Lithium-ion battery packs typically are made of a collection of individual cells. Coiled within each are three layers — one positively charged, one negatively charged and the third a “separator” film that keeps the charged layers apart. There also is an organic fluid that, at high temperatures, is flammable.
Fires start when electricity moves in an uncontrolled way between the positively and negatively charged layers. The cause can be manufacturing defects or damage — anything that allows the positive and negative layers to touch, causing a short-circuit and what experts call “thermal runaway.”
Manufacturers of lithium-ion batteries say their technology is safe when international standards are followed. Problems occur mainly with lower-quality, counterfeit batteries, or when cells are shipped improperly or mishandled by consumers, said George Kerchner, executive director of the Rechargeable Battery Association.

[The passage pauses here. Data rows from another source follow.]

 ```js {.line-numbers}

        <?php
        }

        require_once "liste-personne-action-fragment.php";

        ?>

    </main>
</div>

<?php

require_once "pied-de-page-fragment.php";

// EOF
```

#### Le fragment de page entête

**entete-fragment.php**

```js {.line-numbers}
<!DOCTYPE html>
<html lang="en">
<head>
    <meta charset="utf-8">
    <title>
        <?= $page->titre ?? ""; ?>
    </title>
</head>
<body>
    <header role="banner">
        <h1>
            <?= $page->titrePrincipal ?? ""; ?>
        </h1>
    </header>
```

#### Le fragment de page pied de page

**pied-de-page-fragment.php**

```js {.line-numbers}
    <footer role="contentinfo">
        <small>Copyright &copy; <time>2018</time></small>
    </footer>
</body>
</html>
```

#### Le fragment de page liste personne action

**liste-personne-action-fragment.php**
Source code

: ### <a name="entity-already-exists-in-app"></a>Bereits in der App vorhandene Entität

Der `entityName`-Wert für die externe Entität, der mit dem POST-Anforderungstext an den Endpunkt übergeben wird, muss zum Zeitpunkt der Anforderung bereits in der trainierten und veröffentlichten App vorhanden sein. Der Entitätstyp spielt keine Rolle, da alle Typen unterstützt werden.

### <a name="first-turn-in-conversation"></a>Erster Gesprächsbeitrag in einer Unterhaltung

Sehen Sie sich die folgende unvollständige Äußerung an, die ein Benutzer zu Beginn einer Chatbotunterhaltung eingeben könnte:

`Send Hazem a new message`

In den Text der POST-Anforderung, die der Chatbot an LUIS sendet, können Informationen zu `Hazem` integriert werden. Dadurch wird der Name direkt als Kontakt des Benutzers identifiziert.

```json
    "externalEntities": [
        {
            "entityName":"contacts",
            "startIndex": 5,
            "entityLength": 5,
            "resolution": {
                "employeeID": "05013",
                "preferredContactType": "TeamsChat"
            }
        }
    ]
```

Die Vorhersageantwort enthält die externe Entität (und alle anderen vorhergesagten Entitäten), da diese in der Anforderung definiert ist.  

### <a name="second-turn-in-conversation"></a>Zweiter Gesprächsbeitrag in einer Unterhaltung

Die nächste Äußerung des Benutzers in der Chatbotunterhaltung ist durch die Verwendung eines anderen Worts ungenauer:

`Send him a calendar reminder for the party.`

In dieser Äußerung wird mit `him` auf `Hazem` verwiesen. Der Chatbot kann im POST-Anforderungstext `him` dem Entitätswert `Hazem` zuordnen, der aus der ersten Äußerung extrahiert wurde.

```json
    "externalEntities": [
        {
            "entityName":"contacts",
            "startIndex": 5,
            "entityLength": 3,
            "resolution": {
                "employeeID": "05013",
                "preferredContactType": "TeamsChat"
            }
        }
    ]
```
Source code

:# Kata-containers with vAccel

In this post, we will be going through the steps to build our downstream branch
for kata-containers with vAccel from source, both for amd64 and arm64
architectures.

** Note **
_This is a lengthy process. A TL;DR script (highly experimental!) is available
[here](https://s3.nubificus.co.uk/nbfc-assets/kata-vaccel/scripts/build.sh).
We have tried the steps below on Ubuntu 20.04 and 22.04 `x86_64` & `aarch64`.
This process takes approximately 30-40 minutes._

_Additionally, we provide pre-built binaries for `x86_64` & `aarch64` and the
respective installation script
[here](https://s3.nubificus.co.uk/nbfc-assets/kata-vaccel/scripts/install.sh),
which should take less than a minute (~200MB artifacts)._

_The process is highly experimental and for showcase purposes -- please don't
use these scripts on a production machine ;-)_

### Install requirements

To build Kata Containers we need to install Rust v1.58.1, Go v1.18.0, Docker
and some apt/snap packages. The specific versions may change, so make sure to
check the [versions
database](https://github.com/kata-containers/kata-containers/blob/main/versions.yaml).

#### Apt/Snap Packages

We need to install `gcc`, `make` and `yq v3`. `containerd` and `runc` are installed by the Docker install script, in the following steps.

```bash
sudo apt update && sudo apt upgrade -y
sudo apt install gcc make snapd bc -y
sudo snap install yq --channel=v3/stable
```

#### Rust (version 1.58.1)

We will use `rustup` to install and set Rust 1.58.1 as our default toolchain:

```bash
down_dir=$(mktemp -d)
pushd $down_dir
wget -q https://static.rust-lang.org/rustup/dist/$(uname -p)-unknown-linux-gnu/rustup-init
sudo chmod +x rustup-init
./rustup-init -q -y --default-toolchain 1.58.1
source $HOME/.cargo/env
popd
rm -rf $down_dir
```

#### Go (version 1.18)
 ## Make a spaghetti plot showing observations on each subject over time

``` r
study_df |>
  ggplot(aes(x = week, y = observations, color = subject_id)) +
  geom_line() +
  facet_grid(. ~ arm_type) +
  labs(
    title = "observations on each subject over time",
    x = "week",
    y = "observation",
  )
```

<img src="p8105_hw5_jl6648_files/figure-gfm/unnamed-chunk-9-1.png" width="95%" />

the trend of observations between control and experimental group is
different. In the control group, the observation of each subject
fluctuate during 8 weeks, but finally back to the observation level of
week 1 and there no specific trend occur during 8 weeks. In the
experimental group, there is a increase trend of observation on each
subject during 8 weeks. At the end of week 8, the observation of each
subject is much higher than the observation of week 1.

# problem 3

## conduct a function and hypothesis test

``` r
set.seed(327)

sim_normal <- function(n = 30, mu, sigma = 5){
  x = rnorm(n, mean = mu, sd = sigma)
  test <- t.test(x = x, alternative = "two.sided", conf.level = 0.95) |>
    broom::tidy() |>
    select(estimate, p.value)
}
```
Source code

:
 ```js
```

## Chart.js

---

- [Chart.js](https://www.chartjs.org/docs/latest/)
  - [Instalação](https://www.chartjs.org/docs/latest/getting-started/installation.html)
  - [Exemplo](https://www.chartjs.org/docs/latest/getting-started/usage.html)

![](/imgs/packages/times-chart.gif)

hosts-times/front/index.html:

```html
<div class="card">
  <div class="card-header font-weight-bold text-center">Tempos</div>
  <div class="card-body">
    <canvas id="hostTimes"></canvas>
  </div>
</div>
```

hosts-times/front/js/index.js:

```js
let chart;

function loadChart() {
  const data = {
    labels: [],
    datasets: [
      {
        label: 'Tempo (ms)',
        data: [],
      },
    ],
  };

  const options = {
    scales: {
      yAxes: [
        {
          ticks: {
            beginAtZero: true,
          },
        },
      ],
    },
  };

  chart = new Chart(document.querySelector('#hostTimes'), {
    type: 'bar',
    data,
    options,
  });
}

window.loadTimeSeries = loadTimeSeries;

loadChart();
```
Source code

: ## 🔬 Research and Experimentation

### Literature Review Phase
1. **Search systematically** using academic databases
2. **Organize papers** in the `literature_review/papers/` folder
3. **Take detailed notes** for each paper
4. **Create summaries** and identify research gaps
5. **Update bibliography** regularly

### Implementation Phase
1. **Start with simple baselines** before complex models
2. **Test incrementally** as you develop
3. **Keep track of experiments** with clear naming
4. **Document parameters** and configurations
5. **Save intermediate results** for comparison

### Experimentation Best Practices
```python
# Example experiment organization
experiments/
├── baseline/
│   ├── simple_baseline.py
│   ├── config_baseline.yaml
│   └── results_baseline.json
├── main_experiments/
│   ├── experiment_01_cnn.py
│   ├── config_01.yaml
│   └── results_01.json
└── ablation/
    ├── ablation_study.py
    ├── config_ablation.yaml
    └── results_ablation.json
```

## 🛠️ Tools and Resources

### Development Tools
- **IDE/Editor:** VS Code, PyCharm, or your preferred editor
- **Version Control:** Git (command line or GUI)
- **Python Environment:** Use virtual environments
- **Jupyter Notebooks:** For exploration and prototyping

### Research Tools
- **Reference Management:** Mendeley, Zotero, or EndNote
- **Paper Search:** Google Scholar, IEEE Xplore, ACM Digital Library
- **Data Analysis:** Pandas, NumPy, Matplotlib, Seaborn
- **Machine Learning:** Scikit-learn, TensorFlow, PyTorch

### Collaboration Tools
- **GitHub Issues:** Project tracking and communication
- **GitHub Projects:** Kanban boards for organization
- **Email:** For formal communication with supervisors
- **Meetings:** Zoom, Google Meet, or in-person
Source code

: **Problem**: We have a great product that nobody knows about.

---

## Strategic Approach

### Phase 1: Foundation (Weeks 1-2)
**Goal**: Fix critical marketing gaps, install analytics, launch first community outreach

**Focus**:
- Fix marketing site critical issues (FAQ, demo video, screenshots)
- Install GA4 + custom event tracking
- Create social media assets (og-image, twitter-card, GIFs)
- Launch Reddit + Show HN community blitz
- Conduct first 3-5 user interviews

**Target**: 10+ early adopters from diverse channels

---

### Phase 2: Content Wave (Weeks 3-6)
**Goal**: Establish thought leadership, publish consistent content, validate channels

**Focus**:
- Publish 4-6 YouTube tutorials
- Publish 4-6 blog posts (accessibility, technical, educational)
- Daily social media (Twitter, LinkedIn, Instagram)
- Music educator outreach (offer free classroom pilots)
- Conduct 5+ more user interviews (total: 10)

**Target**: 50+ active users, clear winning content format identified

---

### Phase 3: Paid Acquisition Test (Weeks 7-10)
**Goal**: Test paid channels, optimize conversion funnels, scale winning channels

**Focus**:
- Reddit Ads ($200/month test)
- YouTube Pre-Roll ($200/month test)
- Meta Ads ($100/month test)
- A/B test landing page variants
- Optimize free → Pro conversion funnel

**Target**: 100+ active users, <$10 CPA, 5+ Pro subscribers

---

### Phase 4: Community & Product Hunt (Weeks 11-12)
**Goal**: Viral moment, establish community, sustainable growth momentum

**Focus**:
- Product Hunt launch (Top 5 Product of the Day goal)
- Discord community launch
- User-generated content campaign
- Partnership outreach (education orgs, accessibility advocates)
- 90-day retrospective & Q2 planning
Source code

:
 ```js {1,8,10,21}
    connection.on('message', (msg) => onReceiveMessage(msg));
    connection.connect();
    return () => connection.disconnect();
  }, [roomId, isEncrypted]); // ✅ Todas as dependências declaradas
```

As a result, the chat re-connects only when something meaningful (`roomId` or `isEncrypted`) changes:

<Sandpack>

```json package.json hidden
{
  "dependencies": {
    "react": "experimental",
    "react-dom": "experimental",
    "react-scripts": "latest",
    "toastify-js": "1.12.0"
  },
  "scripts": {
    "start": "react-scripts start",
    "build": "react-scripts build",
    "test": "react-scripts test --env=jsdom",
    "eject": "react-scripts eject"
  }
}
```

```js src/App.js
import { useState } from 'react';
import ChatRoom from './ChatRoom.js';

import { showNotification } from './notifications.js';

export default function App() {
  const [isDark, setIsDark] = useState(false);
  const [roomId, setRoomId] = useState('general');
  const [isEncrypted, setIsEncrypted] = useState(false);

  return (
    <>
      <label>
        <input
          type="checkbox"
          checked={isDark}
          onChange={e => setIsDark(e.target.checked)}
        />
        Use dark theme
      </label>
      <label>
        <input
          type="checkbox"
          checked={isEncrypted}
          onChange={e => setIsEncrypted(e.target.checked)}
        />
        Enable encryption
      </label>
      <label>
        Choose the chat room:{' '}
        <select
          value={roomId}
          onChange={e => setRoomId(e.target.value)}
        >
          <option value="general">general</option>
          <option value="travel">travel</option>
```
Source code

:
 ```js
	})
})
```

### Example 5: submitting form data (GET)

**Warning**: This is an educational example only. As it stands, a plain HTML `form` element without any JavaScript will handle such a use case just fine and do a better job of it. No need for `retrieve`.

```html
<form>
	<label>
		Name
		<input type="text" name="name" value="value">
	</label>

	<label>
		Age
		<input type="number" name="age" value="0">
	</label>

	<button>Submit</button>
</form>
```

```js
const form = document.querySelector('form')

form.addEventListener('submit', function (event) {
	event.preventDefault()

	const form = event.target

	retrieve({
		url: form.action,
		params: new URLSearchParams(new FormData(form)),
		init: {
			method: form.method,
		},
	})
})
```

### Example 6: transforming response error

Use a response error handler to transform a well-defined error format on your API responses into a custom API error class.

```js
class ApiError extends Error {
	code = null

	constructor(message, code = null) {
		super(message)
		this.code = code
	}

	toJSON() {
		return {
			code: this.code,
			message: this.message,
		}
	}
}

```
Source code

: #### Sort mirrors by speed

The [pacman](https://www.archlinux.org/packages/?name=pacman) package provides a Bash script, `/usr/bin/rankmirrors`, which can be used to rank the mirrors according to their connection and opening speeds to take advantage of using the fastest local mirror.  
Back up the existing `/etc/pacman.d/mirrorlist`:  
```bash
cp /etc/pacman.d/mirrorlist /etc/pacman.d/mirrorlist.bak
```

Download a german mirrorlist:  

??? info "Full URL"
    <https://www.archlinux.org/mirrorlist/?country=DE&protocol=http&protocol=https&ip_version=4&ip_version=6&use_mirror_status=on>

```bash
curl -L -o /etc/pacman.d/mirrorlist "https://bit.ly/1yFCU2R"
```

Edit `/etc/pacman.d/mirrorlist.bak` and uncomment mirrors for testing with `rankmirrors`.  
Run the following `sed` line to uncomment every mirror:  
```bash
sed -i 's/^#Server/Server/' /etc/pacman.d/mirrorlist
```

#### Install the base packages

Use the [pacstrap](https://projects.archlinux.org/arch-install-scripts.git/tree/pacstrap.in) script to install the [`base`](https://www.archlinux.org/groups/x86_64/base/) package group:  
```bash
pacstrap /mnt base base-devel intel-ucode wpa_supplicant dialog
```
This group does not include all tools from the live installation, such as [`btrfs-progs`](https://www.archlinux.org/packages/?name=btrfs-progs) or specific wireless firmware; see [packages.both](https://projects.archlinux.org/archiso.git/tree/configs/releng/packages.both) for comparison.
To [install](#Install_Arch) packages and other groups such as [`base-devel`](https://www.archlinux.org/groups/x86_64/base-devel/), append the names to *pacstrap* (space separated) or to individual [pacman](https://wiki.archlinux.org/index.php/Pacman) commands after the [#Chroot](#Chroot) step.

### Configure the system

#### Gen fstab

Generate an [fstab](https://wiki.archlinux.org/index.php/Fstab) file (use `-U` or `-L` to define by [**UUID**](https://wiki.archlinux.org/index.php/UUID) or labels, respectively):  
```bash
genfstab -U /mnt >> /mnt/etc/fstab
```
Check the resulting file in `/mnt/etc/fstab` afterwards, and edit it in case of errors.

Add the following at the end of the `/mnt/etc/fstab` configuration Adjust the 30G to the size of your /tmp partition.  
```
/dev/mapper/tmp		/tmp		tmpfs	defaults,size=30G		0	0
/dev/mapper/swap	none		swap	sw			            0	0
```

“When you damage these cells and you abuse them, you certainly are inviting problems,” he said.
For those who fly radio-controlled model airplanes, fires typically happen when batteries are overcharged, or when wiring mistakes cause short-circuits. And, then, of course, there are the crashes: The resulting damage can causes wires to touch, separator film to tear, or the positive and negative layers to come into direct contact with each other.
Damage can be subtle enough that an apparently undamaged battery can burst into flames long after an accident. Hobbyists say they sense danger when their battery packs get “puffy,” typically the result of gases that can be the first sign of thermal runaway.
The Rechargeable Battery Association’s Kerchner said he and his sons have long flown radio-controlled helicopters powered by lithium-ion batteries without encountering problems. “We love them,” he said, “but we don’t crash them into the ground to see if they explode.”